La belle affaire ! Il suffit que les croyants soient parfaitement dociles et se soumettent aux diktats du gouvernement communiste et athée, muni de tous les pouvoirs de contrôle, de surveillance et de sanctions brutales pour que tout se passe bien. Voilà donc le modèle qui est promu par la Chine à Astana, sans qu’apparemment on s’en émeuve puisque tous les délégués ont signé de concert et sans réserve la déclaration finale du Congrès.
 

Le 6e congrès des religions mondiales d’Astana s’est tenu dans la Pyramide de la Paix, symbole de la nouvelle religion universelle

 
Mais en réalité, tout cela va beaucoup plus loin.

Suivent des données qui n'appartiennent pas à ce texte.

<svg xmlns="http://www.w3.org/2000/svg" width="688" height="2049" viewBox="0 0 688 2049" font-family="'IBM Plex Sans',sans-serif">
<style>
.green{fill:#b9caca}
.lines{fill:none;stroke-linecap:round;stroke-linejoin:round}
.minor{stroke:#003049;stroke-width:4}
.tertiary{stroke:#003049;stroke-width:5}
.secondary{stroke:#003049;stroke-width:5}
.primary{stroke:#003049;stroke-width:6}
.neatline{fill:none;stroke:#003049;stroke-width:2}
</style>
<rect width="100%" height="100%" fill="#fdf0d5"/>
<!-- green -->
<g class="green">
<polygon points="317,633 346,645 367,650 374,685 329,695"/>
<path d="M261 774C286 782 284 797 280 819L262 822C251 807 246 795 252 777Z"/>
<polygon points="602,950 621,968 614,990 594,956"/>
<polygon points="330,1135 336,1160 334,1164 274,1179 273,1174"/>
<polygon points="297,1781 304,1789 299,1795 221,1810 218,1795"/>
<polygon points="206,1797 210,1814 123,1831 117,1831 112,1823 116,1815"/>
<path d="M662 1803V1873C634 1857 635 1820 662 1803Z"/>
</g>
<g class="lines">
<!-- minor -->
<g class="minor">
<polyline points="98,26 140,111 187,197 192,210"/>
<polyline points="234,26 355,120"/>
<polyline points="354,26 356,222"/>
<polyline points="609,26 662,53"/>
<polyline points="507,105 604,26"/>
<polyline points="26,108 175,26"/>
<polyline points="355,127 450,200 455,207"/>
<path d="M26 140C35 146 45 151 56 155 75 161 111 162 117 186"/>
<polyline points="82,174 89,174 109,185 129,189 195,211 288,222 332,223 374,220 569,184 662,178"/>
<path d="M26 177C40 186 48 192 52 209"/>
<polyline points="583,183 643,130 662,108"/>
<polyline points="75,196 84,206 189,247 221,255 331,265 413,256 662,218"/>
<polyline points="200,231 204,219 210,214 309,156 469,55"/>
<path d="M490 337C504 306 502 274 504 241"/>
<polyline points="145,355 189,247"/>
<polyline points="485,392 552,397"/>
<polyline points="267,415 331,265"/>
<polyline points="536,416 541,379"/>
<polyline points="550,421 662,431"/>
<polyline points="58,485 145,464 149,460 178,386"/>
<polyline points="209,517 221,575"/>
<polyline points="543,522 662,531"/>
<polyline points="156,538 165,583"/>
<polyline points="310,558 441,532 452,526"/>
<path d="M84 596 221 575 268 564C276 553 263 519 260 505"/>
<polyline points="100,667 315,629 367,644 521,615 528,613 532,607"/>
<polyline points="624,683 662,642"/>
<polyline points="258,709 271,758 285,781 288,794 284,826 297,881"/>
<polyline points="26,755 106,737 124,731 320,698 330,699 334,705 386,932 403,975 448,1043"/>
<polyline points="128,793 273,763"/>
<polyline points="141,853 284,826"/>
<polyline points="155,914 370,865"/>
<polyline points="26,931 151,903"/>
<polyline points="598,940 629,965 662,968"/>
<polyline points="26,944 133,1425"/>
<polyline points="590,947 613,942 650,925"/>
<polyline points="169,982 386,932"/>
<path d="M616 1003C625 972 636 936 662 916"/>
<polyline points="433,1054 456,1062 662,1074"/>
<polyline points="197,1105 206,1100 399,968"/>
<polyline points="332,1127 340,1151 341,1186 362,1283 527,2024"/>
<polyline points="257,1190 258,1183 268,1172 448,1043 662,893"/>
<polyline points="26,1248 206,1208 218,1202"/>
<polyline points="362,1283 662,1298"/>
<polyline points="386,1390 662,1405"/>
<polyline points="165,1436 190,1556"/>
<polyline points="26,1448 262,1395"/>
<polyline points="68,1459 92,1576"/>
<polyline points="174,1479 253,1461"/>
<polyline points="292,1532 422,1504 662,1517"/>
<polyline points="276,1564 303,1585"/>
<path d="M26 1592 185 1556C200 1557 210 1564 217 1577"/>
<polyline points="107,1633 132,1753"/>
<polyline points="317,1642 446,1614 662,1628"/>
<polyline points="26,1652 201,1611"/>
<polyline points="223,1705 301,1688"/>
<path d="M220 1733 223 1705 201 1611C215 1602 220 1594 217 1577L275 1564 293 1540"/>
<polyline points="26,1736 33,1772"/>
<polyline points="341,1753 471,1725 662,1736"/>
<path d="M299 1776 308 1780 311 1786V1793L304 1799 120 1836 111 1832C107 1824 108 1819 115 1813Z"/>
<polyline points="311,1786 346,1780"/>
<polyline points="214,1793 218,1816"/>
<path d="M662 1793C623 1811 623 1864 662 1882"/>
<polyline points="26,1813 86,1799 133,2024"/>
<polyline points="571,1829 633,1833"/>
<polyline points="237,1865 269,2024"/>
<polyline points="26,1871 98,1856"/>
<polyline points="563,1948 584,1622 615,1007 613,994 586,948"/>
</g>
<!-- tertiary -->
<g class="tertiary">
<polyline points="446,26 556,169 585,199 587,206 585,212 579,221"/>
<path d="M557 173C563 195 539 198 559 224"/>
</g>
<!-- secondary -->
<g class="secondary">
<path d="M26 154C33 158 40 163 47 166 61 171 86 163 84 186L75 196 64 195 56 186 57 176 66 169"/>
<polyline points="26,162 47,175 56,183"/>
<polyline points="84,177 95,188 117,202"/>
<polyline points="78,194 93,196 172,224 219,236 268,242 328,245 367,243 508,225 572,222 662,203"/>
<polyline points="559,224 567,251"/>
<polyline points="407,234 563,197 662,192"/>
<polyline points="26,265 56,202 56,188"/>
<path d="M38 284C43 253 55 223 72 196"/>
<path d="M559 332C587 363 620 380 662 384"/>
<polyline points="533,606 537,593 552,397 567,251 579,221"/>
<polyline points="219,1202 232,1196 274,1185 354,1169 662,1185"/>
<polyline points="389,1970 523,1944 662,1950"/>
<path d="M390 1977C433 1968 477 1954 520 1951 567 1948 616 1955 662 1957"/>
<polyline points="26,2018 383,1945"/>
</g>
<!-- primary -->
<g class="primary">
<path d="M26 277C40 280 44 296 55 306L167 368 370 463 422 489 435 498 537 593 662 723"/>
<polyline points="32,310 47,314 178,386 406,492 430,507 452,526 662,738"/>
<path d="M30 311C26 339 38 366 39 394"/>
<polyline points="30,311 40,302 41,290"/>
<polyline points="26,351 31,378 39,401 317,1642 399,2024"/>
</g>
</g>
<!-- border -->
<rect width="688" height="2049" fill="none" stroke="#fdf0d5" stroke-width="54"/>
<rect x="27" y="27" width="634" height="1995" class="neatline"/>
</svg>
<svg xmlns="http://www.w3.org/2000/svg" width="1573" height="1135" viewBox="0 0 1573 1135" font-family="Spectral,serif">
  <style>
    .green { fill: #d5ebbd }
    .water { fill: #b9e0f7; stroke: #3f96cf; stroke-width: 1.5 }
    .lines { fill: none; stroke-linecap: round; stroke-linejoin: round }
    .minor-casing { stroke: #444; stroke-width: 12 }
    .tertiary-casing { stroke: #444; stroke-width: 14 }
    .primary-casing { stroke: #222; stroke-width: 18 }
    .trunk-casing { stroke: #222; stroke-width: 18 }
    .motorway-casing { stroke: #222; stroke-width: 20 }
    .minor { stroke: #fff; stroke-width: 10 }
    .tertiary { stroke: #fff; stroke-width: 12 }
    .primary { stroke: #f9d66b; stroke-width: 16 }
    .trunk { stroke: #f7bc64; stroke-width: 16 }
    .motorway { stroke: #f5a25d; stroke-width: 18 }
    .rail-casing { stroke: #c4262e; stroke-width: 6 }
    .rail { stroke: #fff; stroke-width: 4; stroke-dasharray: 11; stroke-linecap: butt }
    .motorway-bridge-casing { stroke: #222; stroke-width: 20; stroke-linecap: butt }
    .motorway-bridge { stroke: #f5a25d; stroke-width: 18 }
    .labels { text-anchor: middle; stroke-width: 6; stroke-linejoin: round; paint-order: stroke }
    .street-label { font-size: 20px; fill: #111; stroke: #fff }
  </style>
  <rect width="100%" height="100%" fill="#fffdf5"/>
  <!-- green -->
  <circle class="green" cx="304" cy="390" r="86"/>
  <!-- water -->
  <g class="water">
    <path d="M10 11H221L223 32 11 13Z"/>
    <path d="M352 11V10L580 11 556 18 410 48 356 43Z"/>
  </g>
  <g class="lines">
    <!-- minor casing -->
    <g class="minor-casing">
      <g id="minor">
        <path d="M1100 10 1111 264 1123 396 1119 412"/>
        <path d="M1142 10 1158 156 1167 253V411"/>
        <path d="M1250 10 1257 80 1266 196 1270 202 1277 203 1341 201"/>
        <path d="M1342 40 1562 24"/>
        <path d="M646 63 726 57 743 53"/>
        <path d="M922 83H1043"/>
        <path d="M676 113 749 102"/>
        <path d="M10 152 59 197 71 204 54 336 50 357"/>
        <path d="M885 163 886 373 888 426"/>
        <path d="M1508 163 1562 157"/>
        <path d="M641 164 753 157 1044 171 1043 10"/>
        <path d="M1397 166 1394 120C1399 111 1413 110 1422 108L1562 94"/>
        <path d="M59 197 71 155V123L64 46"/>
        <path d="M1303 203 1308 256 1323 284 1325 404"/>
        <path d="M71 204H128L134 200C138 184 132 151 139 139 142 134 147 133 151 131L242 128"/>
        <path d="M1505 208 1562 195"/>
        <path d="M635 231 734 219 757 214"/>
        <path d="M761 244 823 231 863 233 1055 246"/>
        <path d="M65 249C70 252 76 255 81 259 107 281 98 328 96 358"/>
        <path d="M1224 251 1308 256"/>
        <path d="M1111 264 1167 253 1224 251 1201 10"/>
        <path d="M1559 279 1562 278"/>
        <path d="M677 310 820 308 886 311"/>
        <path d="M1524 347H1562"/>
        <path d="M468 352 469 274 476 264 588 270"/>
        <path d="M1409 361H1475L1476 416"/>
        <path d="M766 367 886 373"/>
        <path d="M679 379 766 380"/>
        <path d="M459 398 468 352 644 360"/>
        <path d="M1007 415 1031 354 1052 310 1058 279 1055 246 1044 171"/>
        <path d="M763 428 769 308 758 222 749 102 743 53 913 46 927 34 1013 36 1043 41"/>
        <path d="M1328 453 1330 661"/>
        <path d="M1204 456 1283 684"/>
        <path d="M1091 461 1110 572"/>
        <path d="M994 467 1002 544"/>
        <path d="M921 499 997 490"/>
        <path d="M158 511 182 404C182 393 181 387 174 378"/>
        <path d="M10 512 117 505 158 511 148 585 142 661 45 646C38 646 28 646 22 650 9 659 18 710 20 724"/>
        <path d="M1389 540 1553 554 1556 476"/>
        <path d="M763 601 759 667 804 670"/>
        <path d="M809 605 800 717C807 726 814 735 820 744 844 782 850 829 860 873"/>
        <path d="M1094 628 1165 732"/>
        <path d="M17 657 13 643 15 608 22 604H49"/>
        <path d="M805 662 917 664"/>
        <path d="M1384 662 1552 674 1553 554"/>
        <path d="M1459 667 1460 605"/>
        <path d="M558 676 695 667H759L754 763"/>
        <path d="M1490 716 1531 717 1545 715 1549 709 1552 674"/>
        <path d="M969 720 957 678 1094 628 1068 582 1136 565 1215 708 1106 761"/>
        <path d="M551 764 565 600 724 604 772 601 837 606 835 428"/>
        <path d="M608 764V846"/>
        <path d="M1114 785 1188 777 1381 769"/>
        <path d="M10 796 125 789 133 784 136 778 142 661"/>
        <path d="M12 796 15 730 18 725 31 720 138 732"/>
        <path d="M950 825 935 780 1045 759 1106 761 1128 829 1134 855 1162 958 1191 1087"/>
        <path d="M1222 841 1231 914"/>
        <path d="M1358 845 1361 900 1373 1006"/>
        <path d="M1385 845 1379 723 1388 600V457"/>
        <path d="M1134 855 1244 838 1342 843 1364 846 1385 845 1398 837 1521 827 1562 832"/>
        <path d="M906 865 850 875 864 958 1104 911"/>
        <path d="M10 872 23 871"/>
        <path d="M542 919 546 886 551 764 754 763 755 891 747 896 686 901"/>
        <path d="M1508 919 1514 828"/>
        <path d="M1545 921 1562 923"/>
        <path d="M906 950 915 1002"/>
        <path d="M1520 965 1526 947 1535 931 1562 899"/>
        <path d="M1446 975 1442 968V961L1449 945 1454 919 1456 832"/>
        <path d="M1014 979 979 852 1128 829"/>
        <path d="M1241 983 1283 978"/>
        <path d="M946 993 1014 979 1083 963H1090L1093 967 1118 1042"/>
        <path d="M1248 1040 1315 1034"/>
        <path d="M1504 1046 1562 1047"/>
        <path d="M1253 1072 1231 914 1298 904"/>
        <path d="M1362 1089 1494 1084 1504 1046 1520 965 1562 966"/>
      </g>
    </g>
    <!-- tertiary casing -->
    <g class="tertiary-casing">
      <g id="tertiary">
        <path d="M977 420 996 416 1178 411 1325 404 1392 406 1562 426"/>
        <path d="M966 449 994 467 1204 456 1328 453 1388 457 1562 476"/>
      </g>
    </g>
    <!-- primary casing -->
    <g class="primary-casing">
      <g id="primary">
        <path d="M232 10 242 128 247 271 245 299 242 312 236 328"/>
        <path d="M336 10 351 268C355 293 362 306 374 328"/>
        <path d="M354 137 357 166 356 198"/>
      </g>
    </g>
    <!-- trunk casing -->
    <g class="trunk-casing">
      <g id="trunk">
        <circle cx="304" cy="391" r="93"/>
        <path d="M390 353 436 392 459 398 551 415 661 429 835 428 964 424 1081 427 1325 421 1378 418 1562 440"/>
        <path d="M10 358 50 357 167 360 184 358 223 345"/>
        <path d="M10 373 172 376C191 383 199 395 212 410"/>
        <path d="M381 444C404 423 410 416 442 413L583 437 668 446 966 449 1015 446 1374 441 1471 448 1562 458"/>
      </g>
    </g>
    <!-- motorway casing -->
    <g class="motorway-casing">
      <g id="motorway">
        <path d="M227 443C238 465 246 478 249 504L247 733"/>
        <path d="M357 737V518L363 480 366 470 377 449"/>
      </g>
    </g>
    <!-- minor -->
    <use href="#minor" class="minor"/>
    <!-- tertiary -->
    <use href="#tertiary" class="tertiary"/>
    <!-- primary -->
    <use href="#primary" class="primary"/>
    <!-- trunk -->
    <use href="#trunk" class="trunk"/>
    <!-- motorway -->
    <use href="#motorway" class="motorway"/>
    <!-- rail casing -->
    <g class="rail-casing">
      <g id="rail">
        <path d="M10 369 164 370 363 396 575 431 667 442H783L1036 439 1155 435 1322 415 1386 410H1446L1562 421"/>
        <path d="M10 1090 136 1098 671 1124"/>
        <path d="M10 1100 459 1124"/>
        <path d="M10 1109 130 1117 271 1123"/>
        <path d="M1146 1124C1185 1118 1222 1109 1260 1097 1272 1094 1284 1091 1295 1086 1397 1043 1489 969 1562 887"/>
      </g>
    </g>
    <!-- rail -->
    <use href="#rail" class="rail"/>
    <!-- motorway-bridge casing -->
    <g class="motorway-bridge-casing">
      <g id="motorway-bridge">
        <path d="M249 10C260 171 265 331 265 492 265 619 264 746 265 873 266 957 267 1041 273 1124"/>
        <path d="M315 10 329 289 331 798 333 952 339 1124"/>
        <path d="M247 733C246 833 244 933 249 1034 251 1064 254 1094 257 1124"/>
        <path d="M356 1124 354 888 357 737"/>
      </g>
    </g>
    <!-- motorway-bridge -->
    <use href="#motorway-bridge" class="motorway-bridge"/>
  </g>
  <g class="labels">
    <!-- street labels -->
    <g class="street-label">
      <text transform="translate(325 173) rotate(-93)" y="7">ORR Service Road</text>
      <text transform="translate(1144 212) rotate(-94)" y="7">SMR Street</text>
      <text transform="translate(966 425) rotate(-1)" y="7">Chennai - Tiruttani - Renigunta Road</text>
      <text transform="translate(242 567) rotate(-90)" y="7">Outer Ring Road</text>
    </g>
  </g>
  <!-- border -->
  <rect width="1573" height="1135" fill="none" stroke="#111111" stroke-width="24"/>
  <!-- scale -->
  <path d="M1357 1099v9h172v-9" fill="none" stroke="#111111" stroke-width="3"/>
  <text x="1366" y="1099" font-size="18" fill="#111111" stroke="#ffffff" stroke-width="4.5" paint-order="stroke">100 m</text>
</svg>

Au-delà de la place faite à des promoteurs d’un régime communiste tyrannique, on baigne dans la logique de la religion mondiale dont la Pyramide d’Astana, « cathédrale moderne multiconfessionnelle » se veut le symbole à travers la célébration d’une foi universelle qui s’exprime à travers les diverses religions.
 
Lorsque le président de l’association taoïste de Chine, Li Guangfu, parle du concept de la construction d’une communauté avec un avenir partagé pour l’humanité, tel que le propose la Chine, il exprime cette nouvelle croyance mondiale, puisque pour lui ce « concept » s’est révélé capable de briser les frontières de l’ethnicité, de la culture, de la religion et de l’idéologie afin de créer de nouvelles possibilités pour promouvoir la paix mondiale.
 
Autre délégué de l’association taoïste de Chine, Yang Shihua a tenu un langage similaire : « Comparée aux valeurs occidentales qui mettent au premier plan les “gains personnels”, la philosophie chinoise met l’accent sur l’harmonie entre les divers groupes et sur la promotion du bien commun. (…) En tant que représentant du secteur religieux de Chine, il nous faut davantage diffuser cette sagesse orientale dans le monde. »
 
Où l’on devine qu’il y a quand même, aux yeux des promoteurs d’une religion mondiale, une préférence pour l’une d’entre elles, immanentiste et adepte de la conscience globale plutôt que de la conscience individuelle. Elle est bel est bien considérée comme supérieure aux autres, puisque ce sont ces « valeurs » qui dominent la rhétorique d’ensemble.
 
Le mondialisme, qu’on se le dise, n’est pas seulement, ni même d’abord marchand. Il vise à créer une nouvelle psychologie sociale dont les croyances religieuses ne sont que des éléments tolérés dans la mesure où elles se soumettent au relativisme d’ensemble.